Rob’s Recipe of the Week: Road trip pasta

This week I’m keeping it simple and taking a little inspiration from a recent roadtrip to Italy. The spinach and tomato are pretty core to the dish but feel free to pick and choose from the rest of the list depending what you’ve got – I use an app called plant jammer to figure out what things might go well together.

Rob’s Road Trip Pasta

Core Ingredients (for 1 person):
Pasta of your choice, 2 handfuls
Fresh Tomatoes, 1 large handful
Spinach (or other greens depending on share), 3 handfuls
Basil, small handful
Garlic, 1 clove
Lemon Juice 0.5-1 tablespoon or to taste
Olive Oil, 2-3 tablespoons or to taste
Mixed herbs, 1 teaspoon

Optional extras:
Black olives, small handful
Walnuts, small handful
Onion, 1 medium
Green/French Beans, about 3cm bundle

Method:
First chop all your veg; tomatoes into quarters, spinach may need stems chopping down to manageable size, garlic minced or thin slices, onion diced

Next get the pasta on the boil – when it’s ready remember to keep the water!

Whilst the pasta cooks, fry off onion and garlic, then add tomatoes, spinach and any optional extras and fry at a medium heat.

The pasta should be ready about the same time as the veg is cooked. Before draining, add the olive oil to the veg and then add a few sloshes of the pasta water – the starch helps make a good sauce! Then add the lemon juice, basil and mixed herbs and stir it all together until you have a nice shiny consistent sauce. Season with salt and pepper.

Drain the Pasta and add to the pan, mix and serve with some salad on the side and a little chopped coriander on top.

Rob’s Recipe of the Week: Vegan ‘omelette’ for filling

I picked up this recipe whilst living in Gothenburg and it has great connotations for me with sunny breakfasts on the pier… Hopefully I don’t just see it with rose tinted glasses!

Vegan chickpea flour (kikärtsmjöl) omelette
Ingredients

1 cup (120 g) chickpea flour
1 Tablespoon flaxseed meal or chia seed meal (optional)
1/2 tsp (0.5 tsp) salt
1/4 tsp (0.25 tsp) each of turmeric garlic powder, baking soda, cumin powder
1ish cup of water

Fillings!
Fried tomato, onion, mushrooms, lots coming in our shares that could suit!

Method is simple, mix the all the dry ingredients then add the water slowly and mix with a whisk until they take on the same consistency as whisked eggs. Fry up the fillings, then poor on the omelette mix and reduce pan to a medium to low heat. Make sure you cook it slower and longer than an egg omelette – it tends to burn before solidifying enough to flip if you rush it.
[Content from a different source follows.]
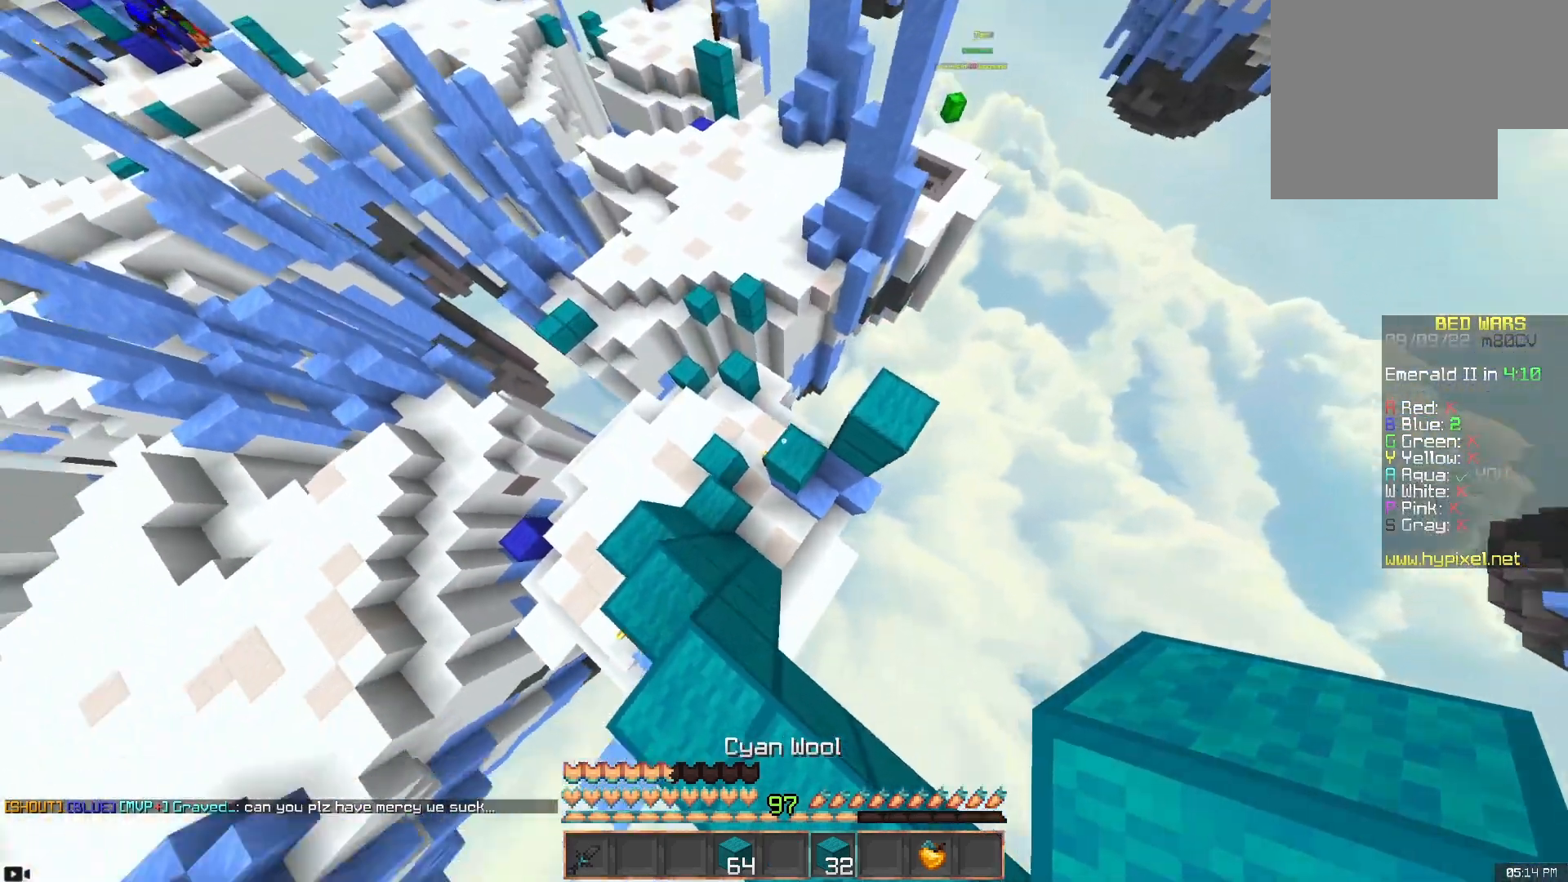
{"keys": ["w"], "mouse": [], "events": [[67, "w", "up"], [117, "a", "down"], [133, "d", "up"], [167, "mouse_right", "down"], [217, "s", "down"], [333, "a", "up"], [333, "mouse_right", "up"], [367, "s", "up"], [450, "w", "down"]]}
Rebecca’s Recipe of the Week: Coconut-Miso Salmon Curry

What are you going to do with the three million tiny red onions you’ve accumulated from Canalside over the past months? Use them in this in this delicious, vaguely Thai curry. They’re a bit of a nuisance to peel, but the result is worth it. (Ali suggests soaking in very hot water for 5 minutes to make for an easier peel.)
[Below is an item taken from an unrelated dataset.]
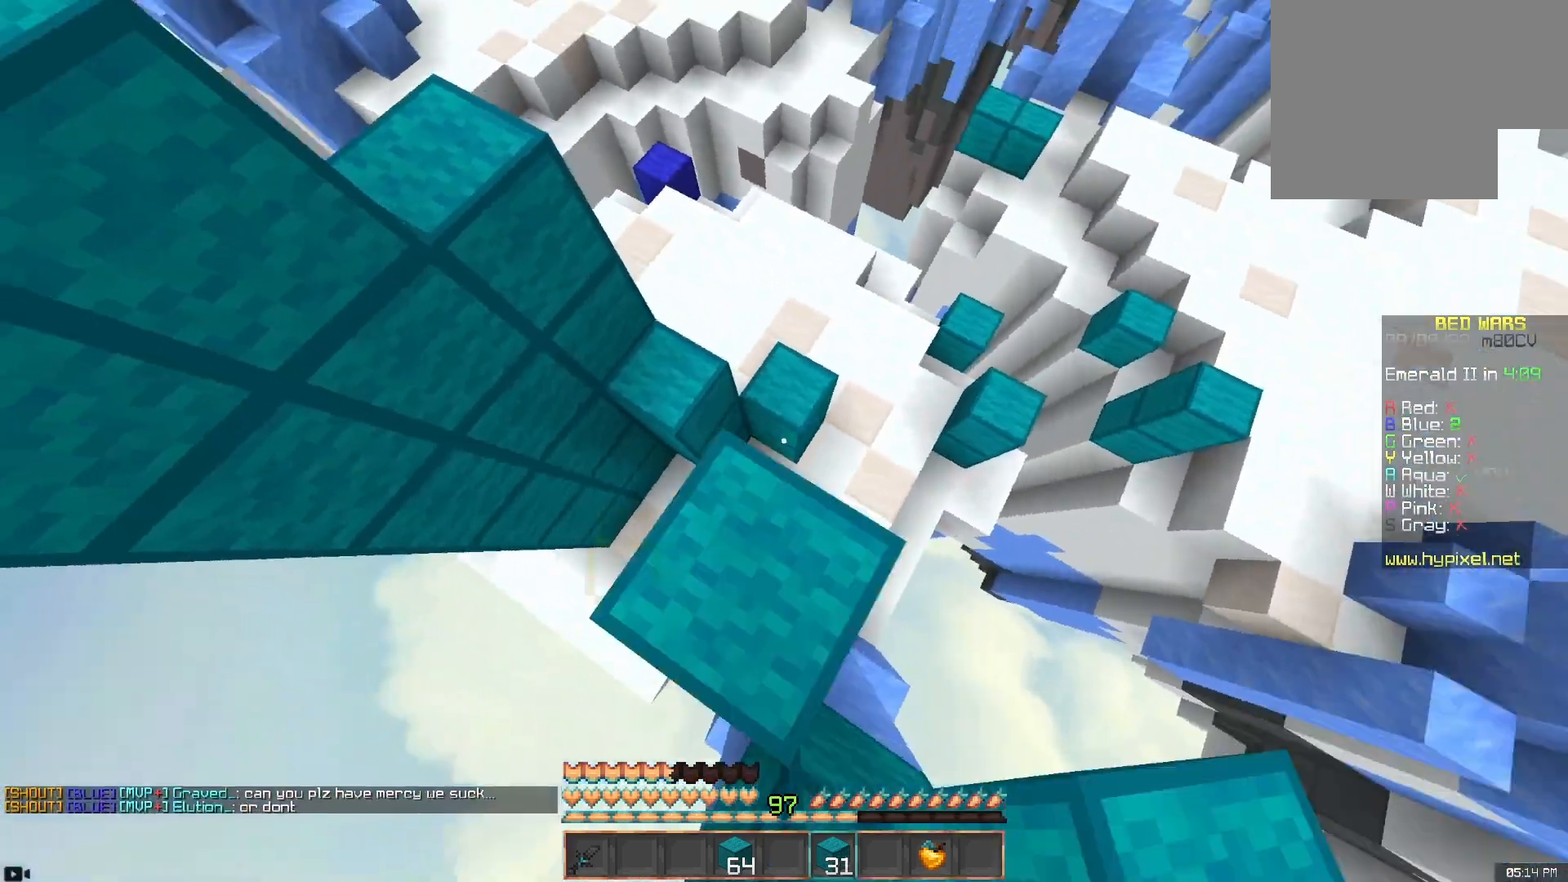
{"keys": ["w"], "mouse": [], "events": [[367, "mouse_right", "down"], [433, "mouse_right", "up"], [450, "w", "up"], [483, "w", "down"]]}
Serve this light and spring-like curry with rice and an additional squeeze of lime. It’s pretty quick, and very, very flavoursome.

Coconut-Miso Salmon Curry
Serves 4

Ingredients
2 tablespoons vegetable oil
200g red onions, peeled and sliced ¼-in thick
2 tablespoons grated fresh ginger
3 garlic cloves, thinly sliced
3 tablespoons miso (the recipe calls for white miso but I used brown rice miso)
½ cup coconut milk
600g salmon fillet, cut into 2-inch pieces
About 5 cups of baby spinach or some other soft greens
1-2 tablespoons lime juice
½ cup coriander, coarsely chopped
¼ cup basil, coarsely chopped
1 chopped red chile, to serve (if desired)
Additional lime juice, to serve

Preparation
In a large pan heat the oil over medium heat. Add the onions, ginger and garlic. Stir and season with salt and pepper. Cook, stirring, for about 3 minutes, or until softened. Add the miso and continue to stir until the miso begins to caramelise a bit on the bottom of the pan. This will take about 2 more minutes.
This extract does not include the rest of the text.